Heathwood Homes built the Green House in 2011/2012 and Finnigan actually uses smart home products in his personal home, so it was great to have the opportunity to pick his brain.
Working alongside Ryerson students, Heathwood’s Green House was like an early version of an energy efficient smart home. The home was built to ENERGY STAR standards, and then they took it to the next level with solar panels and a greywater system.
The Ryerson students installed a monitoring system in the basement to measure the home’s gas, electricity and water use. Six years ago, it cost $50,000 to equip the Green House with all its energy saving and monitoring features.
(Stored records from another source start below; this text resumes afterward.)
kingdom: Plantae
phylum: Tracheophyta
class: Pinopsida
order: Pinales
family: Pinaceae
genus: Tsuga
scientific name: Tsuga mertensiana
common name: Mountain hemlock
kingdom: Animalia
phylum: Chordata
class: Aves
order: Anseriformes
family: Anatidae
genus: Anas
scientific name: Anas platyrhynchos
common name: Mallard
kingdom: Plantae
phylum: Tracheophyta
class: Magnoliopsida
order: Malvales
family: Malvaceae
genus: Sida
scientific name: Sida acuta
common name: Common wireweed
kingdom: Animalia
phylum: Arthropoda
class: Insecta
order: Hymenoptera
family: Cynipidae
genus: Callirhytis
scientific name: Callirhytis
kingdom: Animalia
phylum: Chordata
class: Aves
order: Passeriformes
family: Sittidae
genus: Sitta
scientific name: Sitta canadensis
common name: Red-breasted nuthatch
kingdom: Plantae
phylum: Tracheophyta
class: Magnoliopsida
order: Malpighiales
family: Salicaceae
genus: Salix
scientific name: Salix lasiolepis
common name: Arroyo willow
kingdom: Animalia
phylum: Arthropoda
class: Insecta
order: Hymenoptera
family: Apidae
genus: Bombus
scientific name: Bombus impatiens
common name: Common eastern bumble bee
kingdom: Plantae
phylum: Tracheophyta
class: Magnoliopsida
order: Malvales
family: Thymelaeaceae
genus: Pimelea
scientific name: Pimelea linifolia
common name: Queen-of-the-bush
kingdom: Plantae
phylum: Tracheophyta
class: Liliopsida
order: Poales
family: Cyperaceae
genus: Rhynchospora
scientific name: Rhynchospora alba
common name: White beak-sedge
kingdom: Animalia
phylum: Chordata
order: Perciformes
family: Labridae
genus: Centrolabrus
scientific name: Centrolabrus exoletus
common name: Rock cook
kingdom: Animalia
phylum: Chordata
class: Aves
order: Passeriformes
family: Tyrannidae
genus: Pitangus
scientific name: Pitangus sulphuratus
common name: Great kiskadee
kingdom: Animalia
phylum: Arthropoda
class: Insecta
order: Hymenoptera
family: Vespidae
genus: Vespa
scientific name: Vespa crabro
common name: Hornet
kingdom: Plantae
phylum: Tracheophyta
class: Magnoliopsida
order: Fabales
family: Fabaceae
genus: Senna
The interesting thing was that the home turned out to be less energy efficient than a standard ENERGY STAR home.
“It was a lifestyle thing,” says Finnigan. “The homeowners worked from home and left windows open when the A/C was on. You can have all the energy saving gadgets you want, but your lifestyle determines so much. The only item that was better, was the water use with the greywater system.”
Today, a Nest system costs no where near the amount Heathwood spent on their monitoring system. Finnigan uses Nest at home and he has a smart lock and security system. He also monitors his water use. He says he was able to cut back on the water he was using with his sprinkler system in half. While he still monitors this type of home activity, he realizes that the smart home features people want extend beyond monitoring behind the scenes action.
“People have moved from monitoring our homes to wanting full control over our lighting, front door locks, our thermostats. Those are the things people want now. Almost everyone expects to have a programmable thermostat they can control from their phone these days, and video monitoring systems are easy to do.”
But, it doesn’t look like the everyday buyer is asking the builder for these smart home upgrades. If people want these features, they add them later on. It seems like we haven’t reached a point where buyers expect builders to make smart home products an option.
“In the market we’ve had in the last two to three years, it’s been such a frenzy. Such a different sales process,” says Finnigan. “In the initial stages of buying, smart home features aren’t that important. When buyers come to select their extras, that’s when they may ask about it. But people still care more about the hard finishes; countertops, cabinets, flooring, tiles, etc.”
In order for Heathwood to feel comfortable offering smart home features, installation will have to be simple and affordable, and all the features have to communicate seamlessly and be controllable from one device.
“The time when this is possible is not that far down the road,” he says. “As a builder of high quality homes, we want to make sure we give our buyers tech with a long lifespan. Once we feel confident in the technology, it will be easier to offer these products. We don’t want to put stuff in the home that will be dated in two or three years. The products we use need to be good for at least 10 years.”
That’s one of the largest obstacles when it comes to including smart home features in new home projects. The home won’t be built for at least two years, and technology advances so quickly that the smart features the builder includes could be outdated by move-in time.
Until we hit a stage where only software needs to be updated, builders probably won’t include smart home features as standard.